Official Status. Publicly the Egyptians had to do something to refurbish their image as champions of Arab solidarity. To one-up their Syrian rivals, the Egyptian delegation at the U.N. called for an immediate emergency meeting of the Security Council last Wednesday to discuss "Israeli aggression" against Lebanon--with P.L.O. participation. The P.L.O. then forced the issue of their official status at the U.N. by refusing to participate under Procedural Rule 39, which would allow them to participate rather amorphously as "persons who can supply information" useful to the council. Instead, they asked to be admitted under Rule 37, which governs "member states," thus precipitating last Thursday's watershed vote.
The Syrians, however, trumpeted the Security Council vote as a major victory for their aggressive strategy--and as a major setback for the Egyptian policy of seeking peace on the installment plan with Israel. "Syria has realized an important political achievement for the Palestinian cause," proclaimed the Damascus newspaper Al Thawra. "The Security Council's resolution was a defeat for the step-by-step diplomacy and the policy of bilateral and partial solutions." Syrian Defense Minister Major-General Moustafa Tlas also gratuitously sneered at the Egyptian-Israeli accord on the Sinai. "The Egyptian administration regained a few kilometers of land," he said, "where troops armed with rifles only can enter. But the Egyptian army cannot take up positions in the strategic Sinai passes because American spies and experts will be stationed there."

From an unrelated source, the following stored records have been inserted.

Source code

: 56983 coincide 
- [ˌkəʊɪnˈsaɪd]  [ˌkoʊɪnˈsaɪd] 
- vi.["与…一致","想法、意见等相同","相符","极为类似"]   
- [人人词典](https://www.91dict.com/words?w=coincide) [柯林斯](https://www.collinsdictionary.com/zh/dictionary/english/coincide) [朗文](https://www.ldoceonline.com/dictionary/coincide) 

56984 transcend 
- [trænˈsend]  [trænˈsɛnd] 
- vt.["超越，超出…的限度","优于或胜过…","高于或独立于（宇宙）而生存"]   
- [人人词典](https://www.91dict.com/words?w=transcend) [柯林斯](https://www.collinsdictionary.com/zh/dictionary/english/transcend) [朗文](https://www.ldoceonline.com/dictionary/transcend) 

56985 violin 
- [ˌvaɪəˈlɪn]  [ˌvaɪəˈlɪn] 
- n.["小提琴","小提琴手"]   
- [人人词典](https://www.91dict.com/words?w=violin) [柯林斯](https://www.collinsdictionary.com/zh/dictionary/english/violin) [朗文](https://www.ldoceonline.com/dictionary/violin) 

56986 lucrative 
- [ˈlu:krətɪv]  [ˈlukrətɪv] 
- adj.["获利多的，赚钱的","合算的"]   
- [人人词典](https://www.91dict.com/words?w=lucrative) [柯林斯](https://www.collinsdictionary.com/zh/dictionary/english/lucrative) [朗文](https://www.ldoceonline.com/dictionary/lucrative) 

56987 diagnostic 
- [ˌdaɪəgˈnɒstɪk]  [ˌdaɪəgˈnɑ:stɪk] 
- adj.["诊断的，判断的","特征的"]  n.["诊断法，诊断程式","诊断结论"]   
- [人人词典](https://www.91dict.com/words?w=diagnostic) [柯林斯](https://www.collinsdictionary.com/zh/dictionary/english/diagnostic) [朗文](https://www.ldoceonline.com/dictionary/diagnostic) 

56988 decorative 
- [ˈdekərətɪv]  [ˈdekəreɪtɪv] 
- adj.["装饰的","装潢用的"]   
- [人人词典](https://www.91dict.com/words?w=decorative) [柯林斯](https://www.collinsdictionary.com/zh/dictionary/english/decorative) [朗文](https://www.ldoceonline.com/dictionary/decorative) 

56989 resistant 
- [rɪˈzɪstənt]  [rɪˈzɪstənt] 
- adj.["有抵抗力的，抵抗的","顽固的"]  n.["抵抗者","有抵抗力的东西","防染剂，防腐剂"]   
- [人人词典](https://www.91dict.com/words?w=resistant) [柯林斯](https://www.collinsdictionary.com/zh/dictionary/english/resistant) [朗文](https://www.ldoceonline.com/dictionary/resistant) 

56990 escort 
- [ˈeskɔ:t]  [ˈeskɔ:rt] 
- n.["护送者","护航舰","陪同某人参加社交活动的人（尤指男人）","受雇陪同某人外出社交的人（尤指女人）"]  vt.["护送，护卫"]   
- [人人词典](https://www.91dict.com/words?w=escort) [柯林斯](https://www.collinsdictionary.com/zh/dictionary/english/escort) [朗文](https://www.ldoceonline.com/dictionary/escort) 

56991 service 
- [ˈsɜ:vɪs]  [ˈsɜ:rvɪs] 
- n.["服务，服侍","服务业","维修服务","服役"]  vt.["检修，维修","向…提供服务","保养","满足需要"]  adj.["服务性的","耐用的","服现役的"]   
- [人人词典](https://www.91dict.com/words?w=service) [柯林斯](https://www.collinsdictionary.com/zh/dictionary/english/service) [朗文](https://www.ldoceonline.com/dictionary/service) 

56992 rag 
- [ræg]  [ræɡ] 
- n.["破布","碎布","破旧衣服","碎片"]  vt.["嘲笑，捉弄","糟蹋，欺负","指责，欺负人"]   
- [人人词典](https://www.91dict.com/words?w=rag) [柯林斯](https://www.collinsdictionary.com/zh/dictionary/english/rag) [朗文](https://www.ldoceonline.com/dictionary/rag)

To some Israeli hawks, the U.S. vote on the mandate was evidence that Washington is changing its policy of aloofness toward the P.L.O. The State Department firmly denies there is any such shift, but there has been some indication of at least willingness to rethink the issue. Last month then Deputy Assistant Secretary of State Harold
Saunders submitted a document to the House Committee on International Relations that stressed the importance of the Palestinian question as "the heart of the conflict" in the Middle East. The Saunders paper raised the possibility of negotiations between Israel and the P.L.O. on the future of a Palestinian state if the P.L.O. would renounce terrorism and recognize Israel's right to exist.
Half Loaf. The Saunders testimony, even as it profoundly disturbed Israelis, profoundly intrigued Palestinian moderates, including Yasser Arafat. According to some reports, he is ready to accept a "half a loaf solution to the Middle East problem--a state on the West Bank and in Gaza, instead of all Palestine. Although they are still a distinctly minority voice, at least five dovish ministers in the Israeli Cabinet have called for a new policy under which Israel would announce its willingness to negotiate with any group of Palestinians that would recognize Israel, renounce the use of terrorism against it, and accept the Security Council's resolutions on the Middle East. Proponents of this policy argue that it would help Israel regain some support in world opinion.
Last Thursday's vote, however, apparently convinced Israeli hard-liners --and Premier Rabin as well--that no such compromise is possible. In an interview with the daily Ma 'ariv, the Premier insisted that "there will not be a third state between Israel and Jordan. The solution to the Palestinian problem must be within the framework of our relations with Jordan"--a proposal that is almost as unacceptable to King Hussein as it is to Arafat. Then Rabin added gloomily, "We may have to go decades without getting peace."